Routing without Forgetting

Continual learning in transformers is commonly addressed through parameter-efficient adaptation: prompts, adapters, or LoRA modules are specialized per task while the backbone remains frozen. Although effective in controlled multi-epoch settings, these approaches rely on gradual gradient-based specialization and struggle in Online Continual Learning (OCL), where data arrive as a non-stationary stream and each sample may be observed only once. We recast continual learning in transformers as a routing problem: under strict online constraints, the model must dynamically select the appropriate representational subspace for each input without explicit task identifiers or repeated optimization. We thus introduce Routing without Forgetting (RwF), a transformer architecture augmented with energy-based associative retrieval layers inspired by Modern Hopfield Networks. Instead of storing or merging task-specific prompts, RwF generates dynamic prompts through single-step associative retrieval over the transformer token embeddings at each layer. Retrieval corresponds to the closed-form minimization of a strictly convex free-energy functional, enabling input-conditioned routing within each forward pass, independently of iterative gradient refinement. Across challenging class-incremental benchmarks, RwF improves over existing prompt-based methods. On Split-ImageNet-R and Split-ImageNet-S, RwF outperforms prior prompt-based approaches by a large margin, even in few-shot learning regimes. These results indicate that embedding energy-based associative routing directly within the transformer backbone provides a principled and effective foundation for OCL.

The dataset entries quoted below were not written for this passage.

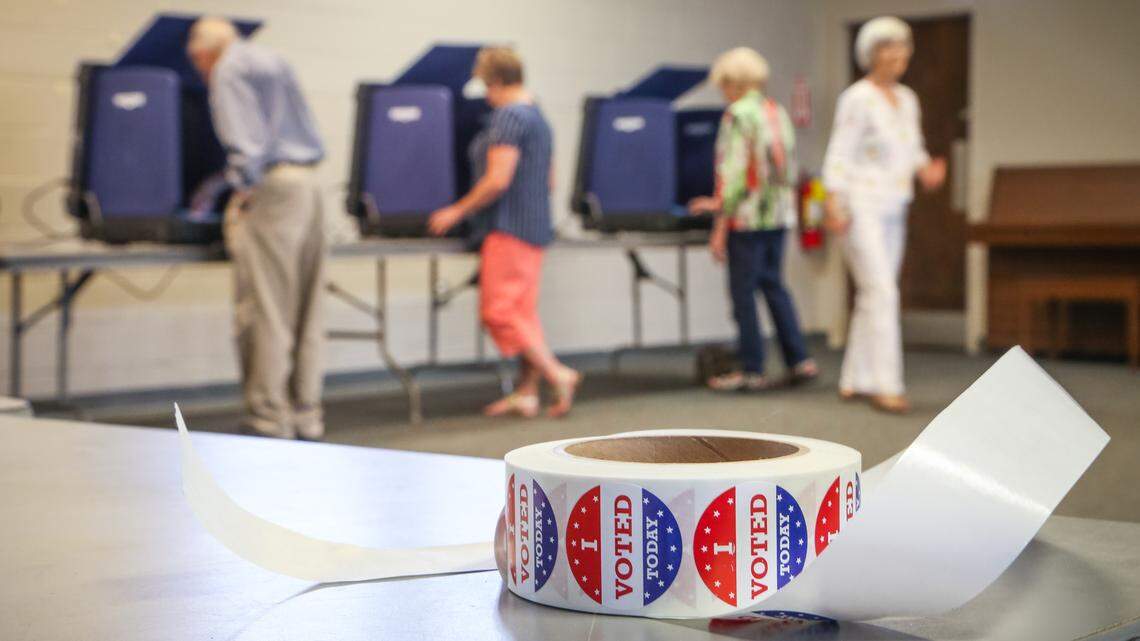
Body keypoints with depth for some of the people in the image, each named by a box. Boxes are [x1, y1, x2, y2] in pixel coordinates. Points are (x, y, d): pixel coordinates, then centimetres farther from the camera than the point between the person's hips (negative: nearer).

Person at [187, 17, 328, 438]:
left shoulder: (227, 71, -2)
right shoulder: (273, 62, 24)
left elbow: (247, 141, -15)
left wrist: (241, 191, -9)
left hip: (271, 190, -8)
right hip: (307, 185, 8)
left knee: (263, 310, -5)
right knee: (306, 311, 9)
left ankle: (270, 419, -4)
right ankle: (306, 415, 12)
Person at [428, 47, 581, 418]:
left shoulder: (508, 116, -14)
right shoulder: (538, 117, 16)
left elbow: (497, 180, -20)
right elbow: (549, 180, 21)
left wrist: (457, 211, -11)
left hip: (511, 227, -10)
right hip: (536, 226, 10)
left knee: (499, 311, -7)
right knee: (523, 311, 10)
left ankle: (558, 375, -11)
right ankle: (526, 393, 11)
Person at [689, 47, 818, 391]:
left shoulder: (739, 115, -11)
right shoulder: (778, 112, 13)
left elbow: (734, 173, -16)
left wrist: (720, 227, -12)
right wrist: (720, 203, 25)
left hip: (748, 217, -8)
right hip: (780, 214, 8)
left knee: (743, 292, 2)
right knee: (774, 285, 16)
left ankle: (752, 370, 6)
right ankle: (799, 360, 14)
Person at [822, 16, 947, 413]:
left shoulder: (907, 99, 13)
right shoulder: (857, 99, -9)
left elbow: (914, 150, 20)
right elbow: (839, 154, -12)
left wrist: (925, 170, -2)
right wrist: (833, 205, -20)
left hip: (894, 209, 8)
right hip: (861, 206, -8)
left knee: (872, 297, 9)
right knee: (882, 293, -14)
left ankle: (854, 381, 16)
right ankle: (885, 385, -14)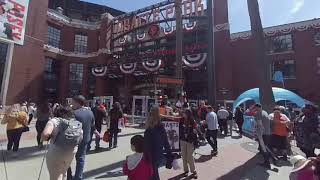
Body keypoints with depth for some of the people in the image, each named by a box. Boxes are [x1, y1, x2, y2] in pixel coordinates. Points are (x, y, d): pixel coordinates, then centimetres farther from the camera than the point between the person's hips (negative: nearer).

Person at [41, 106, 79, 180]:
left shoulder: (54, 121, -8)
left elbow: (45, 134, -23)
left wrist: (43, 138, -3)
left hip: (57, 152, -4)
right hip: (72, 150, 5)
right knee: (63, 173, 29)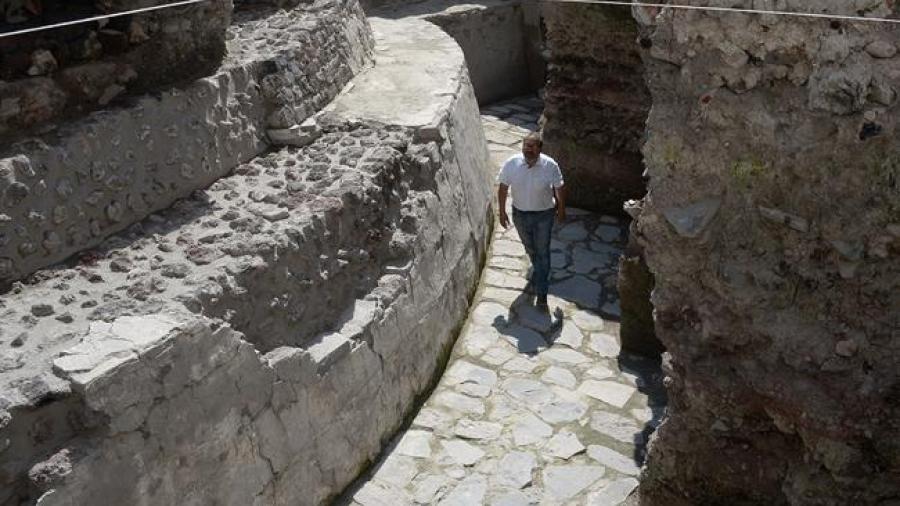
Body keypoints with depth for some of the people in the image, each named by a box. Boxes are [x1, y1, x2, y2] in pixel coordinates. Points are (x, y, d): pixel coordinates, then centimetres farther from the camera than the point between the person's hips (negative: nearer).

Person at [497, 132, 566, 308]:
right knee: (530, 249, 23)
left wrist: (561, 210, 5)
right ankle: (538, 276, 51)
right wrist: (502, 212, 0)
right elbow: (503, 188, -5)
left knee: (542, 252, 5)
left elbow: (559, 188, -6)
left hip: (544, 215, -2)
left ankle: (541, 291, 16)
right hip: (520, 214, 3)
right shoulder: (511, 164, -19)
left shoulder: (550, 165, -22)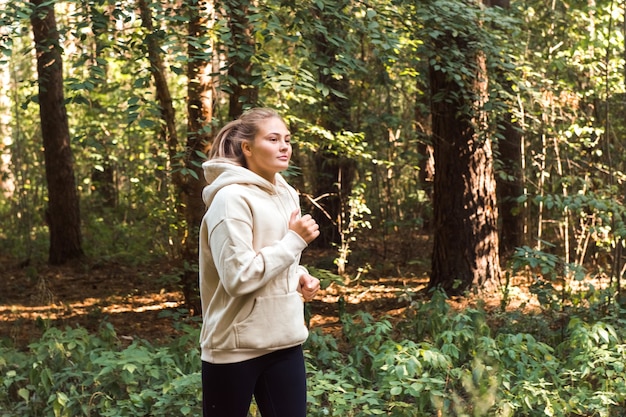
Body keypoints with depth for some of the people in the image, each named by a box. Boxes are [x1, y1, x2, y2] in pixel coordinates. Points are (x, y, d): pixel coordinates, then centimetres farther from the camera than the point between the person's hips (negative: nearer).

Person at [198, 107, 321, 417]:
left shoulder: (286, 195, 9)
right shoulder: (232, 198, -16)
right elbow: (239, 277, -23)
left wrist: (300, 276, 0)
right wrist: (295, 240, -17)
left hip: (285, 341, 7)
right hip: (235, 347, -7)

翻译：在Transformer中，持续学习通常通过参数高效适应来解决：提示、适配器或LoRA模块针对每个任务专门化，而主干网络保持冻结。尽管在受控的多轮次设置中有效，但这些方法依赖于基于梯度的渐进专门化，并在在线持续学习（OCL）中遇到困难，其中数据以非平稳流的形式到达，每个样本可能仅被观察到一次。我们将Transformer中的持续学习重新表述为一个路由问题：在严格的在线约束下，模型必须为每个输入动态选择适当的表示子空间，而无需显式的任务标识符或重复优化。因此，我们引入了路由而不遗忘（RwF），这是一种通过受现代Hopfield网络启发的基于能量的关联检索层增强的Transformer架构。RwF不存储或合并任务特定的提示，而是通过在每个层的Transformer令牌嵌入上进行单步关联检索来生成动态提示。检索对应于严格凸自由能泛函的闭式最小化，使得在每个前向传播中能够进行输入条件路由，独立于迭代梯度优化。在具有挑战性的类增量基准测试中，RwF优于现有的基于提示的方法。在Split-ImageNet-R和Split-ImageNet-S上，RwF大幅领先于先前的基于提示的方法，即使在少样本学习机制下也是如此。这些结果表明，将基于能量的关联路由直接嵌入Transformer主干网络为OCL提供了一个原则性且有效的基础。